Step 2. For any given small value $\epsilon\gt0$, we need to find a corresponding $\delta\gt0$ such that for all $x$ in the interval of $|x|\lt\delta$, we have $|f(x)|\lt\epsilon$.
Step 3. If $x$ is irrational, $f(x)=0$ and we do not need to prove this case.
Step 4. If $x$ is rational, let $\delta=\epsilon$, we have $|f(x)|\lt\epsilon$, $|x|\lt\epsilon$, and $|x|\lt\delta$.
Step 5. Working the above step backward, for any given small value $\epsilon\gt0$, we can find a corresponding $\delta=\epsilon$ such that for all $x$ in the interval of $|x|\lt\delta$, we have $|f(x)|\lt\epsilon$ which proves that $\lim_{x\to0}f(x)=0$.

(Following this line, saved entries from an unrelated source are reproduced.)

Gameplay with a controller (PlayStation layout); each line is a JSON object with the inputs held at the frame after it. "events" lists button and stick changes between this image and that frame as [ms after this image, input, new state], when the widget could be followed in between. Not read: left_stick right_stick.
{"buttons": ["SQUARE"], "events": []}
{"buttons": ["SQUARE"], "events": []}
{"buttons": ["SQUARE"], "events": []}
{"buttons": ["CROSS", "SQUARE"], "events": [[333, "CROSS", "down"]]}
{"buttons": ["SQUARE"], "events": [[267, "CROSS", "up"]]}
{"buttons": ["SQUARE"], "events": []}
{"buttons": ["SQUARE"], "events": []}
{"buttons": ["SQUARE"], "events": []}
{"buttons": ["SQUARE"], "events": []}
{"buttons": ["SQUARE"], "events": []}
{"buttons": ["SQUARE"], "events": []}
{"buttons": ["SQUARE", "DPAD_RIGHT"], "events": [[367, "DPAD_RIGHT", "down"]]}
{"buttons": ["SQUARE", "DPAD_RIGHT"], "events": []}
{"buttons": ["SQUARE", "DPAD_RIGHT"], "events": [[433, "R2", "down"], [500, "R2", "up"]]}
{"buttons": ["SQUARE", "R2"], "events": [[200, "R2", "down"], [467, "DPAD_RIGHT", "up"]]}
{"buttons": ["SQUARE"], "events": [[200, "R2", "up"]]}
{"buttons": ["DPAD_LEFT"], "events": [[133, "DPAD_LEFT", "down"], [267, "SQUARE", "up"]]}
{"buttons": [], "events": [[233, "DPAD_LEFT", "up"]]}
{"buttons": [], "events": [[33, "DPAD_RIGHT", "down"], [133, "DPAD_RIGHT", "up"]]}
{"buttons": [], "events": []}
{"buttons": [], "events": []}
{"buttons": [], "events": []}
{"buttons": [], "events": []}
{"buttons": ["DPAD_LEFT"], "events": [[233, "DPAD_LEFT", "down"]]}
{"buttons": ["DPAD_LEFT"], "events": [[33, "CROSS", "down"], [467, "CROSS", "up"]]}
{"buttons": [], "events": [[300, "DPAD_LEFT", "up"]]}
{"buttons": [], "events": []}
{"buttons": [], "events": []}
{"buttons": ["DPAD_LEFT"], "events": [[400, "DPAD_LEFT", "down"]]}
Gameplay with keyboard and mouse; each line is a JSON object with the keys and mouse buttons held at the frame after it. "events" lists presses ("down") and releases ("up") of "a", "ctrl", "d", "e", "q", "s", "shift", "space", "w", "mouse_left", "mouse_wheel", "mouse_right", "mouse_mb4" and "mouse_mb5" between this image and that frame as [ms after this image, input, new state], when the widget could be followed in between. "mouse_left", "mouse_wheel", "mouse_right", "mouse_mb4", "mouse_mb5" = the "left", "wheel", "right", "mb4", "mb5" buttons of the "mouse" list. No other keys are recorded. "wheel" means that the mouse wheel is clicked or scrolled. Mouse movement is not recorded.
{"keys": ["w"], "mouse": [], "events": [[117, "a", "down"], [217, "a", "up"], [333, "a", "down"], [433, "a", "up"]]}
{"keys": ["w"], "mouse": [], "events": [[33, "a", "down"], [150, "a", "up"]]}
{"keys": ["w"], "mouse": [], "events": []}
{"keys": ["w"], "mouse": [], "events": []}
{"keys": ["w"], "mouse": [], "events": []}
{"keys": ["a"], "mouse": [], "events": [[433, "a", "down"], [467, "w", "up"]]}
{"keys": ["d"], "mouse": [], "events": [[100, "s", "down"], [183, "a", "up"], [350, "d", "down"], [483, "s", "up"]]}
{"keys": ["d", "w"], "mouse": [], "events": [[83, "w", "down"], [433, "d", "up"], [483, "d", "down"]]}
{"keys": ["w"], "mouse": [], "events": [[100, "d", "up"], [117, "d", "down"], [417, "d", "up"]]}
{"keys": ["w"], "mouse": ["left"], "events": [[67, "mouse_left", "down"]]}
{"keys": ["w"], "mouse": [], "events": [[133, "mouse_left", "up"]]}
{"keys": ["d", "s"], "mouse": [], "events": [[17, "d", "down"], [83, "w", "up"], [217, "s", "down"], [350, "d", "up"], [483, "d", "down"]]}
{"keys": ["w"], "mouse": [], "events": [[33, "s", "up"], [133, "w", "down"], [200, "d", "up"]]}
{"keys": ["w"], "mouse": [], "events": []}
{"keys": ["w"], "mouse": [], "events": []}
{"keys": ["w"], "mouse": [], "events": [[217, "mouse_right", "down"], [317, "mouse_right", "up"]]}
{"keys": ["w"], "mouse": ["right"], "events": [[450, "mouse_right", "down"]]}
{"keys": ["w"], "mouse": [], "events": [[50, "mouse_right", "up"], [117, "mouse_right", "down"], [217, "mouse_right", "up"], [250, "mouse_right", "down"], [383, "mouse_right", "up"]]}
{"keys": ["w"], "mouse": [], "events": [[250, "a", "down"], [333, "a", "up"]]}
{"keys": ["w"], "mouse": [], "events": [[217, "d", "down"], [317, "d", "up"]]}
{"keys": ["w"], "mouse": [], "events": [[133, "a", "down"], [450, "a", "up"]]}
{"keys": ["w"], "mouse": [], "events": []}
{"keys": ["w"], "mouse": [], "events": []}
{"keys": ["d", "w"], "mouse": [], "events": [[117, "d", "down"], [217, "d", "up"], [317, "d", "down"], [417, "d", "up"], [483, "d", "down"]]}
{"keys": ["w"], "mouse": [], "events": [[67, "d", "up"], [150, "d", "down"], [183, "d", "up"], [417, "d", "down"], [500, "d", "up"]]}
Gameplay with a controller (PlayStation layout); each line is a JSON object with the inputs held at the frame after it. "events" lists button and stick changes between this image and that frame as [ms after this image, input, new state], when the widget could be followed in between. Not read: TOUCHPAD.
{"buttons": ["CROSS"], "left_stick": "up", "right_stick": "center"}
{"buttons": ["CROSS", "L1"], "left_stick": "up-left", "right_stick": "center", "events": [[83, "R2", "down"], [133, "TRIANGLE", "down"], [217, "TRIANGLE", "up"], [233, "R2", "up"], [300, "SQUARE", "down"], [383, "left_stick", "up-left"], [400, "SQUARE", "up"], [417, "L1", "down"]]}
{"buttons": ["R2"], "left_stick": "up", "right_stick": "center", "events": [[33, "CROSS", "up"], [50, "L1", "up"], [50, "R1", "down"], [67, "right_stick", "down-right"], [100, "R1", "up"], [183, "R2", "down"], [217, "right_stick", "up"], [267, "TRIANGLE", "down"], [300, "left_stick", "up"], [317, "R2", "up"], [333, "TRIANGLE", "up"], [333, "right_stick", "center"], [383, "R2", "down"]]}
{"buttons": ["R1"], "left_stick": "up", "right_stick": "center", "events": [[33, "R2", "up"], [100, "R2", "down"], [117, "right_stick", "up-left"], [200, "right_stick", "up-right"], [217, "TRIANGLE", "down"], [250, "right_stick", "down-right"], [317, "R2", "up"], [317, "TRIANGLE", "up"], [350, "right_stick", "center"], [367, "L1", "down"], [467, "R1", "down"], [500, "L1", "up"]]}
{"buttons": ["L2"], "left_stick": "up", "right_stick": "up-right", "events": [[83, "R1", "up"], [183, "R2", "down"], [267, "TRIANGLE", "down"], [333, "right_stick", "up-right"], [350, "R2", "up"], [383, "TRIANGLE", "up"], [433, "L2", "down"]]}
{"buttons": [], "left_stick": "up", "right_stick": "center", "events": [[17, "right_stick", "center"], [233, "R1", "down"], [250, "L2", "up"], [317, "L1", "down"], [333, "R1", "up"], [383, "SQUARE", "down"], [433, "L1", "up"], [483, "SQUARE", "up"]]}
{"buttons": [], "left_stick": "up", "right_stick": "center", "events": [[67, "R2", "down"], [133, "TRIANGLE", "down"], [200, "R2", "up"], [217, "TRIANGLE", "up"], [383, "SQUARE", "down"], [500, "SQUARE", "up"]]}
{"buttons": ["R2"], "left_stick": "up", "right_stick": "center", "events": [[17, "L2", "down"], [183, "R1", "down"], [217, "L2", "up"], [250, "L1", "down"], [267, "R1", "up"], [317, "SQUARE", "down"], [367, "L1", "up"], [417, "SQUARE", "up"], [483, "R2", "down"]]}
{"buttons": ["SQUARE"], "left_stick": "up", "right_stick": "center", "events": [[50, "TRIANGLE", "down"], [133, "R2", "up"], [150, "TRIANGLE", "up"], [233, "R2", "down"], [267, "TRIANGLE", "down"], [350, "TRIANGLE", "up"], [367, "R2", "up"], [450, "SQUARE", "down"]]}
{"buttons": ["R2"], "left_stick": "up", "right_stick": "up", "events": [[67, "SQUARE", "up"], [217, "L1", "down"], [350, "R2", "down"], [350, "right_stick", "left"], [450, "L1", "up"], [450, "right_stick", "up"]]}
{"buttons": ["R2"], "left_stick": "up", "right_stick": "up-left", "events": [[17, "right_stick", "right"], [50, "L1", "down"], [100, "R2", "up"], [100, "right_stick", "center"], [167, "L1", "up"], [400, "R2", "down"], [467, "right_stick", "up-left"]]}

b. For $x\ne0$, since every nonempty open interval of real numbers contains both rational and irrational numbers, it does not matter what value $\delta\gt0$ is; we can always find an irrational number within $(x-\delta, x)$ or $(x,x+\delta)$ such that $f(x)=x\ne0$. While at the same time, we can always find a rational number in the interval such that $f(x)=0$. Thus the limit $\lim_{x\to c}f(x)\ne0$ where $c\ne0$. This means that the function will not be continuous at $x=c$ if $c\ne0$.